1881 painting by Lawrence Alma-Tadema

Sappho and Alcaeus is an oil-on-panel painting by the Dutch-British artist Lawrence Alma-Tadema, from 1881. It is held by the Walters Art Museum, in Baltimore.

==Description==
The painting measures 66 × 122 cm. It depicts a concert in the late 7th century BC, with the poet Alcaeus of Mytilene playing the kithara. In the audience is fellow Lesbos poet Sappho, accompanied by several of her female friends. Sappho is paying close attention to the performance, resting her arm on a cushion which bears a laurel wreath, presumably intended for the performer. The painting illustrates a passage by the poet Hermesianax, recorded by Athenaeus in his Deipnosophistae ("The Philosophers' Banquet"), book 13, page 598.
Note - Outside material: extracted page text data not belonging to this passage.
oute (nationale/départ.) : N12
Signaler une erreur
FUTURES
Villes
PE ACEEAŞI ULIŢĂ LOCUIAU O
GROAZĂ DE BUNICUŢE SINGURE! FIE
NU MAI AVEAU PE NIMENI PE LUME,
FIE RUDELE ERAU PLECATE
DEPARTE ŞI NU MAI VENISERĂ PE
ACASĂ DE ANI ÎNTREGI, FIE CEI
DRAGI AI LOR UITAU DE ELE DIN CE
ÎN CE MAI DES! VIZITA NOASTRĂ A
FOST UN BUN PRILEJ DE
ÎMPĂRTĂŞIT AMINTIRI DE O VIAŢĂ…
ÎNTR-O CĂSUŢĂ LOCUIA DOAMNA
The location, with tiers of white marble seating, is based on the Theatre of Dionysus in Athens, but Alma-Tadema replaced the original inscribed names of Athenians with the names of Sappho's friends. In the background, the Aegean Sea can be seen through some trees.

==Reception==
The painting was exhibited at the Royal Academy in 1881, and depicted in William Powell Frith's A Private View at the Royal Academy, 1881, to the far right, being inspected by John Everett Millais. It was highly praised by critics: Punch described it as "marbellous".

==Provenance==
It was acquired by William Thompson Walters of Baltimore, and on his death in 1894 it was inherited by his son Henry Walters, who left it to the Walters Art Museum on his own death in 1931.